* Kurze Übung:
Setze den Forumsbeitrag über die Filterung des Teichs im Anschluss an seinen letzten Satz fort.

* Textabschnitt:

____________________

DIe Vorfilterung mit einem Siebfilter (ich vermute Ultrasieve III oder ähnlich) macht schon Sinn. Ob ein Bodenablauf und ein Skimmer bei 14 m Länge & ca. 5 m Breite ausreichend sind, stelle ich mal zur Diskussion. Wenn man jetzt nicht zwingend den Anspruch hat, dass sich kein Mulm oder anderer Schmutz am Boden sammeln sollte, dann ist ein Bodenablauf zu wenig oder man muss regelmäßig manuell mit einem Besen nachhelfen. Ein Skimmer finde ich bei der Teichoberfläche eigentlich auch zu wenig, da die Skimmer nur selten mehr wie 20 m² sauber halten können. Je nach Windrichtung und ggf Windumlenkung durch bauliche Gegebenheiten, drückt es den Schmutz in Ecken, die ein Skimmer nicht mehr erreichen kann.
Das Ganze in Schwerkraft zu machen halte ich grundsätzlich für richtig und sinnvoll.

____________________

* Datenauszug:
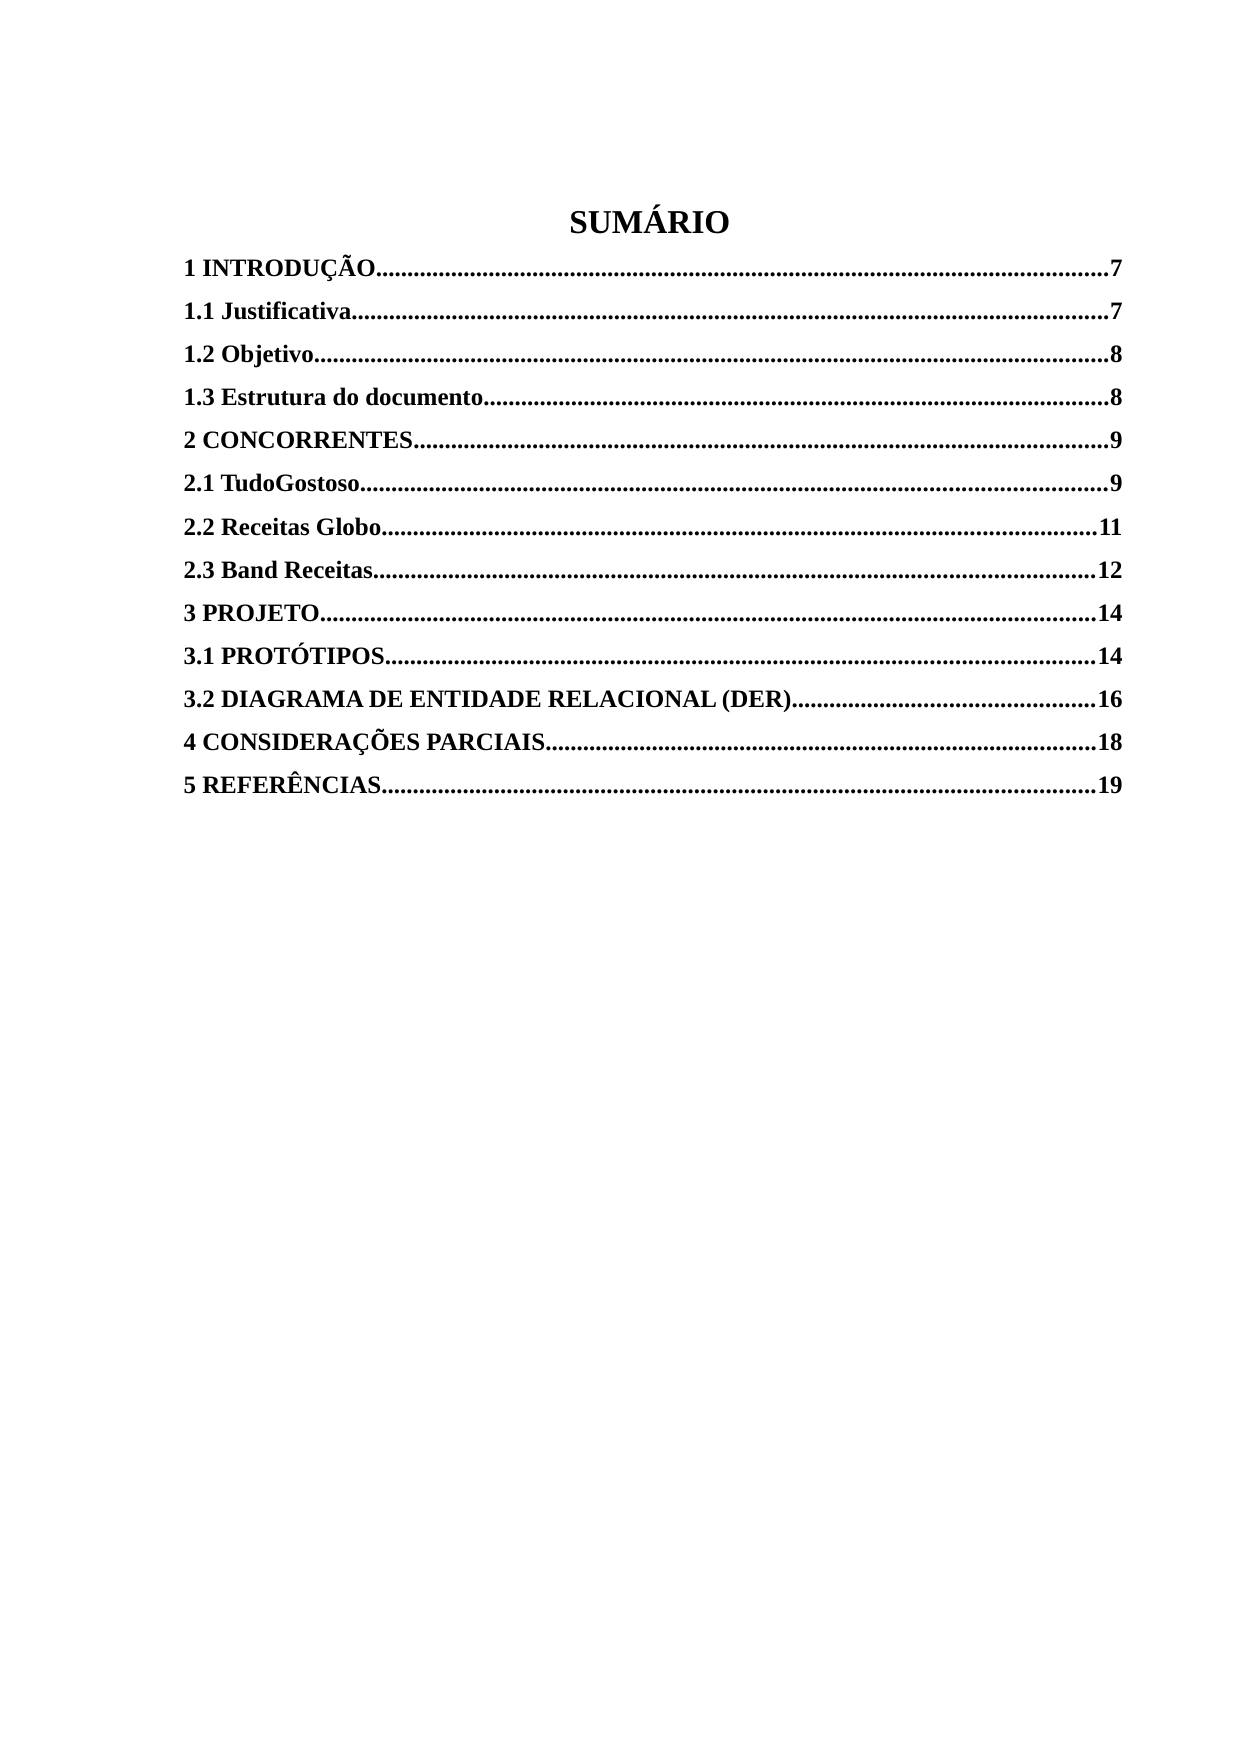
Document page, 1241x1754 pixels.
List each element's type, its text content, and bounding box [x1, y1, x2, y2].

text 2 CONCORRENTES 9 [177, 425, 1122, 454]
text 2.2 Receitas Globo 11 [177, 512, 1122, 540]
text 3.2 DIAGRAMA DE ENTIDADE RELACIONAL (DER) 16 [177, 684, 1122, 713]
text 1.2 Objetivo 8 [177, 339, 1122, 368]
text 5 REFERÊNCIAS 19 [177, 770, 1122, 799]
text 1 INTRODUÇÃO 7 [177, 253, 1122, 282]
text 2.1 TudoGostoso 9 [177, 468, 1122, 497]
text 1.1 Justificativa 7 [177, 296, 1122, 325]
text 3.1 PROTÓTIPOS 14 [177, 641, 1122, 670]
text 1.3 Estrutura do documento 8 [177, 382, 1122, 411]
text 3 PROJETO 14 [177, 598, 1122, 627]
text 2.3 Band Receitas 12 [177, 555, 1122, 583]
text 4 CONSIDERAÇÕES PARCIAIS 18 [177, 727, 1122, 756]
subtitle SUMÁRIO [177, 202, 1122, 240]
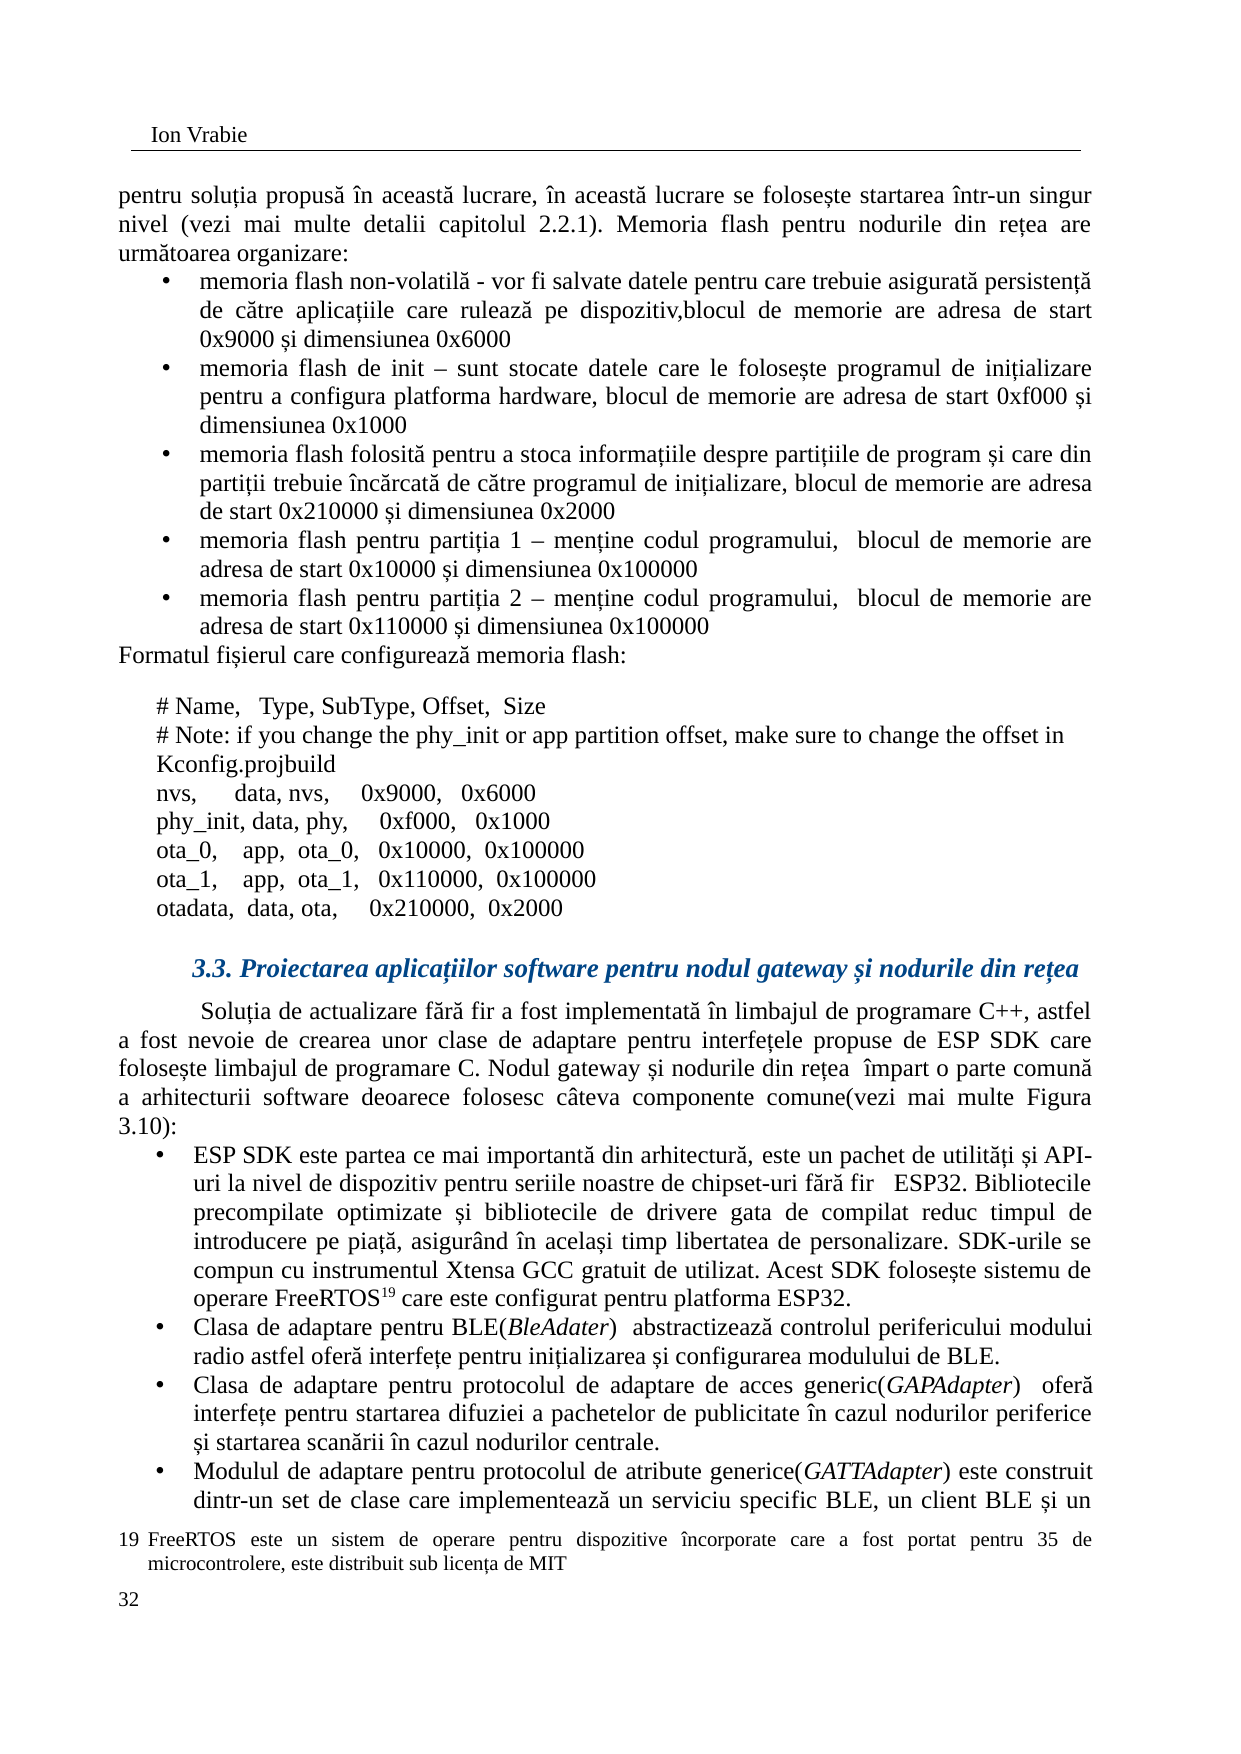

____________________

* Lösung der Übung:
Was das Bioflow-System angeht, bin ich gespaltener Meinung. Solche Verteilerschächte sind gut, um sie zu Revisionszwecken zu nutzen, aber ob sie notwendig sind!? Ich weiß jetzt nicht, wo diese preislich liegen, aber auf dem Baumarkt gibt es solche Verteilerschächte auch. Vielleicht lohnt sich ein Preisvergleich.
Ich habe bei mir ohne Verteilerschacht gebaut und habe die orangenen Dränagerohre (Vollsickerrohre) als Ausströmrohre genutzt. Diese haben eine deutlich größere offene Fläche als die herkömmlichen gelben Drän-Rohre. Verteilt habe ich sie mit einfachen KG- bzw. Drän-Rohrabzweigen. Den Zulauf zu dem Dränagerohrsystem unter dem Kies würde ich bei 14 m schon recht mittig in der Pflanzzone gestalten, damit fast ausgeglichene Verhältnisse bestehen. Wenn man sich dann noch viel Mühe geben will, sollten ggf. alle Leitungen mit Revisionsöffnungen zum Spülen versehen werden. Zu meiner Schande muss ich gestehen, dass ich das auch nur zu 70% umgesetzt habe, habe jedoch vom Filter aus an jeder Leitung eine zentrale Revisionsmöglichkeit geschaffen.

Wichtiger finde ich noch, dass das durch die Dränageleitungen zugeführte Wasser mit Sauerstoff angereichert wird, da diesen die Bakterien zum Arbeiten und Überleben benötigen.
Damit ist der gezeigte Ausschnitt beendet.